>>>

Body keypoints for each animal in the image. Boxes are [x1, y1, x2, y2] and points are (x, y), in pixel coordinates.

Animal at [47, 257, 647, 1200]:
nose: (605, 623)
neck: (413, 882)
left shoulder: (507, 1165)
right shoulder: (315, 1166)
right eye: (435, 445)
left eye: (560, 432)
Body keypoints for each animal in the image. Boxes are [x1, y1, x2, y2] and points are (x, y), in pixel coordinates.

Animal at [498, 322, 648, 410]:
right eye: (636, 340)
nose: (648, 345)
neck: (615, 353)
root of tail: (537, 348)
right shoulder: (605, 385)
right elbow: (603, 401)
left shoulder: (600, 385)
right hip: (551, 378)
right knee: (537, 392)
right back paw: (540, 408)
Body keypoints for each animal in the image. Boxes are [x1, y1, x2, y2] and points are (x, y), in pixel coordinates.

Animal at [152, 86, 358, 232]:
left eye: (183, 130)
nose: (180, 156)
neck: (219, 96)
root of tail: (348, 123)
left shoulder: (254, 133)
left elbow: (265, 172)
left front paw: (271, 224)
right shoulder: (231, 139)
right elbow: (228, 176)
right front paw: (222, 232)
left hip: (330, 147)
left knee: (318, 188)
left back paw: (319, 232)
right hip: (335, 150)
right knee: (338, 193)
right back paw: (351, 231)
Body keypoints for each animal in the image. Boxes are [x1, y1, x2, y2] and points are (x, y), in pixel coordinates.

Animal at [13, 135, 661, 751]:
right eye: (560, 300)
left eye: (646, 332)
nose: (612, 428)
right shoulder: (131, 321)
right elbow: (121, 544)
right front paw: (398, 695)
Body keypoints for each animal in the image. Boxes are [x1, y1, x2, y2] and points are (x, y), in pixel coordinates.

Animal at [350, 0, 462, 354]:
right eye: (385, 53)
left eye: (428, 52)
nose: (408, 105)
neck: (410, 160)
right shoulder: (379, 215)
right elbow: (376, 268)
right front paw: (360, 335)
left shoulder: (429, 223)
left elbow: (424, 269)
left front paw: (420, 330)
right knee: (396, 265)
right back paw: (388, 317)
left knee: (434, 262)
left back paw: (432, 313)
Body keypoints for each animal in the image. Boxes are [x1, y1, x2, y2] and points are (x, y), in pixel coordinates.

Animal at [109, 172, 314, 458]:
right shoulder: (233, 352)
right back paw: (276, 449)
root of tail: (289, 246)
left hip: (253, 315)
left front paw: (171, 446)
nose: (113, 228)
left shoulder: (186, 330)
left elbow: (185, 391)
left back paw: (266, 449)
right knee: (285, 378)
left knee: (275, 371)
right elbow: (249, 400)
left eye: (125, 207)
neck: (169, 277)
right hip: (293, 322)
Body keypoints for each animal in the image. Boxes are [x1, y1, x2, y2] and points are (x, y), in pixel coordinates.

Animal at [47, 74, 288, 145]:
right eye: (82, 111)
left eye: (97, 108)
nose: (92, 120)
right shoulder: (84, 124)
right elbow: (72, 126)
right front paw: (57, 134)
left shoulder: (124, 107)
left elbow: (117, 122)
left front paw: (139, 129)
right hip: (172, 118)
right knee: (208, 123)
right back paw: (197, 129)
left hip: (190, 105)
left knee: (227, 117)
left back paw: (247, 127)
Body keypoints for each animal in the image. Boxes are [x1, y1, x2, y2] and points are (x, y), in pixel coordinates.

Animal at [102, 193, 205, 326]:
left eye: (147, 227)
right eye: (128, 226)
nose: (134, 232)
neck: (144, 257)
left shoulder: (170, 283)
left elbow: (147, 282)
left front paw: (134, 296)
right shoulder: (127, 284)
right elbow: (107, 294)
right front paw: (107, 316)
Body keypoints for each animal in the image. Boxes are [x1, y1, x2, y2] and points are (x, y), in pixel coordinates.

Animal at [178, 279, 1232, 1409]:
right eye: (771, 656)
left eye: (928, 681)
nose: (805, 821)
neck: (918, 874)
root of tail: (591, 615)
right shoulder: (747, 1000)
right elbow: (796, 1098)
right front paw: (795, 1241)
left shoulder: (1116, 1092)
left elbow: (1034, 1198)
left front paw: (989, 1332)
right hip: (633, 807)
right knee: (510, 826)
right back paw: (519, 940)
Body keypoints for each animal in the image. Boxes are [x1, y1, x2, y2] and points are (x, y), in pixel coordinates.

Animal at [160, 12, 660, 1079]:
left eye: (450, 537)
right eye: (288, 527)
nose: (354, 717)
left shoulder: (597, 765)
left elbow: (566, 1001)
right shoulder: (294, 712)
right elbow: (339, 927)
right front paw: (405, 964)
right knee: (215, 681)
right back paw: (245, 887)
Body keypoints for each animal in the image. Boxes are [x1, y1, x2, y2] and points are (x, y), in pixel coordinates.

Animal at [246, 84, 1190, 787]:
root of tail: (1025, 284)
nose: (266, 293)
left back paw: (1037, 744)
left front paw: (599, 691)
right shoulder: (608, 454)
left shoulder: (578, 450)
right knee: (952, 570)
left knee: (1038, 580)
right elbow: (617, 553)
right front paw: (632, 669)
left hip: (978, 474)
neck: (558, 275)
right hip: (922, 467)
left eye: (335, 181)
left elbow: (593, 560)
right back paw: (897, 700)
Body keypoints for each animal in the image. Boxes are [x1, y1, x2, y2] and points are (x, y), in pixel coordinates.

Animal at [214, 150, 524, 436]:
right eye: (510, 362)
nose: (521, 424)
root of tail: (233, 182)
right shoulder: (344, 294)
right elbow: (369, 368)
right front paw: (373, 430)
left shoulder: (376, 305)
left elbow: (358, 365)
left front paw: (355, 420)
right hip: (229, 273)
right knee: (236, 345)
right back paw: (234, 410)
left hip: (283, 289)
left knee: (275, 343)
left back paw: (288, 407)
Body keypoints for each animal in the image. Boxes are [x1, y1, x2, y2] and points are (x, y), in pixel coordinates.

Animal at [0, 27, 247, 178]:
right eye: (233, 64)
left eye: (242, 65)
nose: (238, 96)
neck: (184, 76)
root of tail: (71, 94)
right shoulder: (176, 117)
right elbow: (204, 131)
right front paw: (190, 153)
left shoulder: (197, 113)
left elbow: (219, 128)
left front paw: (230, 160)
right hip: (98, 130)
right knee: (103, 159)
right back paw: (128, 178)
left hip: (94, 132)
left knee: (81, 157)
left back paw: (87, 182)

<<<

Copy out each entry once more, character for character.

Body keypoints for each animal in the image. Boxes are [x1, y1, x2, y2] and points are (x, y), in pixel coordinates.

Animal at [47, 257, 647, 1200]:
nose: (605, 623)
neck: (413, 882)
left shoulder: (507, 1165)
right shoulder: (315, 1166)
right eye: (435, 445)
left eye: (560, 432)
Body keypoints for each animal in the image. Boxes are [x1, y1, x2, y2] and points are (x, y), in pixel coordinates.

Animal at [498, 322, 648, 410]:
right eye: (636, 340)
nose: (648, 345)
neck: (615, 353)
root of tail: (537, 348)
right shoulder: (605, 385)
right elbow: (603, 401)
left shoulder: (600, 385)
right hip: (551, 378)
right knee: (537, 392)
right back paw: (540, 408)
Body keypoints for each animal in the image. Boxes are [x1, y1, x2, y2] and points are (x, y), in pixel coordinates.

Animal at [152, 86, 358, 232]:
left eye: (183, 130)
nose: (180, 156)
neck: (219, 96)
root of tail: (348, 123)
left shoulder: (254, 133)
left elbow: (265, 172)
left front paw: (271, 224)
right shoulder: (231, 139)
right elbow: (228, 176)
right front paw: (222, 232)
left hip: (330, 147)
left knee: (318, 188)
left back paw: (319, 232)
right hip: (335, 150)
right knee: (338, 193)
right back paw: (351, 231)
Body keypoints for each animal in the image. Boxes are [x1, y1, x2, y2] and points are (x, y), in pixel coordinates.

Animal at [13, 135, 661, 751]:
right eye: (560, 300)
left eye: (646, 332)
nose: (612, 428)
right shoulder: (131, 321)
right elbow: (121, 544)
right front paw: (398, 695)
Body keypoints for each animal in the image. Boxes are [x1, y1, x2, y2] and points are (x, y), in pixel coordinates.

Animal at [350, 0, 462, 354]:
right eye: (385, 53)
left eye: (428, 52)
nose: (408, 105)
neck: (410, 160)
right shoulder: (379, 215)
right elbow: (376, 268)
right front paw: (360, 335)
left shoulder: (429, 223)
left elbow: (424, 269)
left front paw: (420, 330)
right knee: (396, 265)
right back paw: (388, 317)
left knee: (434, 262)
left back paw: (432, 313)
Body keypoints for each animal in the image. Boxes are [x1, y1, x2, y2] and points are (x, y), in pixel coordinates.

Animal at [109, 172, 314, 458]:
right shoulder: (233, 352)
right back paw: (276, 449)
root of tail: (289, 246)
left hip: (253, 315)
left front paw: (171, 446)
nose: (113, 228)
left shoulder: (186, 330)
left elbow: (185, 391)
left back paw: (266, 449)
right knee: (285, 378)
left knee: (275, 371)
right elbow: (249, 400)
left eye: (125, 207)
neck: (169, 277)
right hip: (293, 322)
Body keypoints for each animal in the image. Boxes are [x1, y1, x2, y2] and points are (x, y), in pixel coordinates.

Animal at [47, 74, 288, 145]:
right eye: (82, 111)
left eye: (97, 108)
nose: (92, 120)
right shoulder: (84, 124)
right elbow: (72, 126)
right front paw: (57, 134)
left shoulder: (124, 107)
left elbow: (117, 122)
left front paw: (139, 129)
right hip: (172, 118)
right knee: (208, 123)
right back paw: (197, 129)
left hip: (190, 105)
left knee: (227, 117)
left back paw: (247, 127)
Body keypoints for each animal in the image. Boxes are [x1, y1, x2, y2] and points are (x, y), in pixel coordinates.

Animal at [102, 193, 205, 326]:
left eye: (147, 227)
right eye: (128, 226)
nose: (134, 232)
neck: (144, 257)
left shoulder: (170, 283)
left elbow: (147, 282)
left front paw: (134, 296)
right shoulder: (127, 284)
right elbow: (107, 294)
right front paw: (107, 316)
Body keypoints for each animal in the image. Boxes are [x1, y1, x2, y2] and points are (x, y), in pixel coordinates.

Animal at [178, 279, 1232, 1409]:
right eye: (771, 656)
left eye: (928, 681)
nose: (805, 821)
neck: (918, 874)
root of tail: (591, 615)
right shoulder: (747, 1000)
right elbow: (796, 1098)
right front paw: (795, 1241)
left shoulder: (1116, 1092)
left elbow: (1034, 1198)
left front paw: (989, 1332)
right hip: (633, 807)
right knee: (510, 826)
right back paw: (519, 940)
Body keypoints for each animal in the image. Boxes are [x1, y1, x2, y2] and points are (x, y), in pixel coordinates.

Animal at [160, 12, 660, 1079]:
left eye: (450, 537)
right eye: (288, 527)
nose: (354, 717)
left shoulder: (597, 765)
left elbow: (566, 1001)
right shoulder: (294, 712)
right elbow: (339, 927)
right front paw: (405, 964)
right knee: (215, 681)
right back paw: (245, 887)
Body keypoints for each animal in the image. Boxes are [x1, y1, x2, y2] and points are (x, y), in pixel coordinates.

Animal at [246, 84, 1190, 787]:
root of tail: (1025, 284)
nose: (266, 293)
left back paw: (1037, 744)
left front paw: (599, 691)
right shoulder: (608, 454)
left shoulder: (578, 450)
right knee: (952, 570)
left knee: (1038, 580)
right elbow: (617, 553)
right front paw: (632, 669)
left hip: (978, 474)
neck: (558, 275)
right hip: (922, 467)
left eye: (335, 181)
left elbow: (593, 560)
right back paw: (897, 700)
Body keypoints for each animal in the image. Boxes are [x1, y1, x2, y2] and points are (x, y), in pixel coordinates.

Animal at [214, 150, 524, 436]:
right eye: (510, 362)
nose: (521, 424)
root of tail: (233, 182)
right shoulder: (344, 294)
right elbow: (369, 368)
right front paw: (373, 430)
left shoulder: (376, 305)
left elbow: (358, 365)
left front paw: (355, 420)
right hip: (229, 273)
right knee: (236, 345)
right back paw: (234, 410)
left hip: (283, 289)
left knee: (275, 343)
left back paw: (288, 407)
Body keypoints for each animal in the image. Boxes are [x1, y1, x2, y2] and points are (x, y), in pixel coordinates.

Animal at [0, 27, 247, 178]:
right eye: (233, 64)
left eye: (242, 65)
nose: (238, 96)
neck: (184, 76)
root of tail: (71, 94)
right shoulder: (176, 117)
right elbow: (204, 131)
right front paw: (190, 153)
left shoulder: (197, 113)
left elbow: (219, 128)
left front paw: (230, 160)
right hip: (98, 130)
right knee: (103, 159)
right back paw: (128, 178)
left hip: (94, 132)
left knee: (81, 157)
left back paw: (87, 182)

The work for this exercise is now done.